Apple vs Samsung let the fun begin.

Or maybe that the reporter is amazed as everyone else that you could patent using touch inputs on a touch screen to do stuff.

Whether or not the reporter is incredulous about the patent is no excuse to misrepresent the proceedings and fail to do even the most cursory research into the case status.

But this sort of shoddy reporting pervades both legal and science reporting - and skeptics should know better than to repeat such articles as though they were presumptively accurate.
 
There's no way this can be good for the end user:

http://www.theregister.co.uk/2012/12/09/apple_google_microsoft_buy_kodak_patents/


Report: Apple, Google, Microsoft join forces to buy Kodak patents

Kodak went into Chapter 11 bankruptcy in January and got a cash infusion based largely on the value that could be realized on the auction of its patent portfolio. Kodak has a huge amount of digital imaging patents and estimates the stack's value at over $2bn at current market rates.

According to Bloomberg, two consortia had been planning to bid on the patents. Apple, as it did in the Nortel patent buy, sided with Microsoft and ex-Microsoftie Nathan Myhrvold's Intellectual Ventures with an opening bid of around $500m.

Meanwhile Google teamed up with a group of Asian smartphone vendors and patent firm RTX to offer a similarly sized rival bid and it might have been hoping to get the support of Kodak, since there's little love lost for Cupertino in the company at the moment.

Now, according to two sources, Apple and Google's groups have hammered out their differences and the two consortia have joined together to share costs and put in a combined bid of around $800m.



And the secret friendship between Apple, Samsung, and Google has become official today:

http://www.nytimes.com/2012/12/20/business/kodak-to-sell-patents-for-525-million.html?_r=0


On Wednesday, the sale was finally announced, but instead of bringing as much as $2.6 billion as Kodak once predicted, the selling price was far short of that amount, at about $525 million. The buyer was a consortium that includes many of the world’s biggest technology firms, among them Apple, Google, Facebook and Samsung Electronics.


If those 4 can get along, why can't we!

(Before the experts jump in, this is sarcasm, I realize they are neither secret friends, or getting along...)
 
So now those 4 can ensure that any new market entrants can be sued out of business. Legal collusion.


Well, obviously they have some reason for doing it, since they supposedly hate each other...

I would not be surprised if you are close.
 
So now those 4 can ensure that any new market entrants can be sued out of business. Legal collusion.

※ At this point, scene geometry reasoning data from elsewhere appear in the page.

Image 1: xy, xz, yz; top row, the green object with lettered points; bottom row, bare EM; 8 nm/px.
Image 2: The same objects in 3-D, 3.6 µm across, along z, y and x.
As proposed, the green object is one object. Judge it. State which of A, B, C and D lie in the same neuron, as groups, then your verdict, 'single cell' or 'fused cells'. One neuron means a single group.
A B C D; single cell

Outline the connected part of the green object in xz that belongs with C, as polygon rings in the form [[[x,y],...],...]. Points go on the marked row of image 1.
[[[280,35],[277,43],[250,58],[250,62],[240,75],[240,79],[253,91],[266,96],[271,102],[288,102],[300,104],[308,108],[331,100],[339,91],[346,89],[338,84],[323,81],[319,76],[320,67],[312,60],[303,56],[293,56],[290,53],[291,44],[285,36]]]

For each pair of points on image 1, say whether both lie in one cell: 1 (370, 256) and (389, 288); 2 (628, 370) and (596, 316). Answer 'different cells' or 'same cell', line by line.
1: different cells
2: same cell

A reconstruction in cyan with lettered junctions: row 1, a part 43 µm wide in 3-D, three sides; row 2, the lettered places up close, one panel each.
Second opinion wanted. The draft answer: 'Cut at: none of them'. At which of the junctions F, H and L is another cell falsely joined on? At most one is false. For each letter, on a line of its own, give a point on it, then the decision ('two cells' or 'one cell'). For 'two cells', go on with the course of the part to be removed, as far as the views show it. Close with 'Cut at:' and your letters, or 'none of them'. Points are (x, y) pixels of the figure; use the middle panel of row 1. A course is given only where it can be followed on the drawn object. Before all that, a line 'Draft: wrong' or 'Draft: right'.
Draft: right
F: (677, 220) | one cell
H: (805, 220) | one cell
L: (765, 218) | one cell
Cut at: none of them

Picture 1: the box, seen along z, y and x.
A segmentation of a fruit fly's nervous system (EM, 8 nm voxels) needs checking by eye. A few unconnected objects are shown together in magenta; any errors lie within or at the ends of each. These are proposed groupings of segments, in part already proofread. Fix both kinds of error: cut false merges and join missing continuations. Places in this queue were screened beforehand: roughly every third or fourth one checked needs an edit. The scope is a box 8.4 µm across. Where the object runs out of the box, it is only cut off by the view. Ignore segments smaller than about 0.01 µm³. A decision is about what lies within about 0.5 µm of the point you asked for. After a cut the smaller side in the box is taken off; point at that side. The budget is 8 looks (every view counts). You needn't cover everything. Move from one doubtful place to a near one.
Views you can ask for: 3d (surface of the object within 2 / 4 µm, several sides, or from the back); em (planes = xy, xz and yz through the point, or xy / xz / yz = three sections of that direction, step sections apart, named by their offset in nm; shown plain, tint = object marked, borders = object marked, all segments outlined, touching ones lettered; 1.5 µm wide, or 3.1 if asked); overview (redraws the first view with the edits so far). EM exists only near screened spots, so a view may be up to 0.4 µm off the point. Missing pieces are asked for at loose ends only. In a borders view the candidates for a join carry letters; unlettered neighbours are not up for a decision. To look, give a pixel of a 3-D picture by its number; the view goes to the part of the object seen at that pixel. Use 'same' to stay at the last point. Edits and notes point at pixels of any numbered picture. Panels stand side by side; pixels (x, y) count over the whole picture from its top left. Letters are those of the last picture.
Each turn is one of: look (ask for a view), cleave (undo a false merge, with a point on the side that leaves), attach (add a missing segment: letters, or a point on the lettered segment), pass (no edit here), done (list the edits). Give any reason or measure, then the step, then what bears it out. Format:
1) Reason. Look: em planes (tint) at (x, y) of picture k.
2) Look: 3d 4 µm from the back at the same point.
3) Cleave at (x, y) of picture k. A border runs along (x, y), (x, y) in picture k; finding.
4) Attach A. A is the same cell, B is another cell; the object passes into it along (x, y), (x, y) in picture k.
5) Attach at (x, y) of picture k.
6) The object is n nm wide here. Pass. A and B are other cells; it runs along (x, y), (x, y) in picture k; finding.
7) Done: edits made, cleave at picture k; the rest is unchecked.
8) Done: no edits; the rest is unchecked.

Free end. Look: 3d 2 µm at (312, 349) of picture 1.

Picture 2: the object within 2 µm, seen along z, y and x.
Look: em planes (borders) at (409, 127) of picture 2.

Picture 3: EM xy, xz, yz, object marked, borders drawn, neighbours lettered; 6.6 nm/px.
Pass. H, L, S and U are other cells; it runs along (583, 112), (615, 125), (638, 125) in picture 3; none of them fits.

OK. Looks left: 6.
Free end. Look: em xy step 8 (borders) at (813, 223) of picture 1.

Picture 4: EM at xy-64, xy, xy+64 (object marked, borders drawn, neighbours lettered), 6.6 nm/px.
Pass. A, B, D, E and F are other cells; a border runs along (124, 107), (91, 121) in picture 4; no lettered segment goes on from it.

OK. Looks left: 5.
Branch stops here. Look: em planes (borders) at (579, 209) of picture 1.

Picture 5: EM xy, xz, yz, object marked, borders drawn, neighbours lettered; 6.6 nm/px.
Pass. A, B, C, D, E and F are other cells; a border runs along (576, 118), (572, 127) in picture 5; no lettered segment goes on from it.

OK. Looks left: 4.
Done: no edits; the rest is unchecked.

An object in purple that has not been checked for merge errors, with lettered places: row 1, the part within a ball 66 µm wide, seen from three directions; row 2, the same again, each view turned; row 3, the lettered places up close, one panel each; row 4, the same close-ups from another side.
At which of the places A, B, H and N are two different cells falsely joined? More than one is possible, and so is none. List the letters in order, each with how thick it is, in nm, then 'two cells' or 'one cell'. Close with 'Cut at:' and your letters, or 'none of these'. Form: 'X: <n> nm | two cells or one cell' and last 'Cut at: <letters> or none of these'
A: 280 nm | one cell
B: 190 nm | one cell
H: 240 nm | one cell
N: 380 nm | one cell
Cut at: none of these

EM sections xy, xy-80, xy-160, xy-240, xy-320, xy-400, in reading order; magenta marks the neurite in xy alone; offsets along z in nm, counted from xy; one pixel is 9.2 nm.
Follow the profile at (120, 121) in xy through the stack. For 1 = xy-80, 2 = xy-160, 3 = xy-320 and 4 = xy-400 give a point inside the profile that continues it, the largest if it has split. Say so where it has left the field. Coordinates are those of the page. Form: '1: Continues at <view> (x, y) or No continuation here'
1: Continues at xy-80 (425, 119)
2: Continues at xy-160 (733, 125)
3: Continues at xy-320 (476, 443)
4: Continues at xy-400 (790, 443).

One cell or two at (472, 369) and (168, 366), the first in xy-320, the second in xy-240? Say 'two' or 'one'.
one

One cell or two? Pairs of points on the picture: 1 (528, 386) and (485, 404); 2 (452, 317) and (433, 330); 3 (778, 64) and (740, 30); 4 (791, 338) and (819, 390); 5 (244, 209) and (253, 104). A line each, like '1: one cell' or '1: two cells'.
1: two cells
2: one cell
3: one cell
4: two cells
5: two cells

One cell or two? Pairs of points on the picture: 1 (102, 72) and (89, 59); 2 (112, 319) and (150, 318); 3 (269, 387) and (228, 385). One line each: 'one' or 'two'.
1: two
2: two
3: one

Possible. Also possibly the opposite - the joint ownership essentially signaling that this particular group of patents won't be asserted against anybody. It's happened before.
 
As usual, this is woefully inaccurate reporting. What we have, again, is a first office action rejecting the claims - not a final rejection, and certainly not USPTO "invalidating" the patent. Apple still has the opportunity to respond and there's no reason to believe that the rejection won't be withdrawn after they do. See my earler response.

By the way, the reexamination proceeding appears to be number 90/012,332 in case anyone's interested in looking at it. Note that the linked article doesn't actually provide you with that information or any way to get from it to the actual rejection - probably because, as usual, the reporter didn't bother to gather any actual facts before writing.

Better:
http://www.theverge.com/2012/12/19/...d-by-us-patent-office-but-its-not-invalid-yet

The United States Patent and Trademark Office has rejected several Apple patents in recent months, and today it added one more to the list — but that doesn't mean the patent is no longer valid. Earlier today the USPTO rejected US 7,844,915, a patent that covers the ability of a programming interface to determine whether one finger initiates scrolling, or a different number of fingers perform another action. It's the same patent that was repeatedly referred to as the pinch-to-zoom patent, even though its real definition is much, much narrower than that. The invalidation of the patent would cause considerable consternation for Apple when it comes to its $1.049 billion infringement win over Samsung — so much so that Samsung brought the decision to the attention of Judge Lucy Koh in a court filing today — but that critical step of invalidating the patent hasn't actually happened yet.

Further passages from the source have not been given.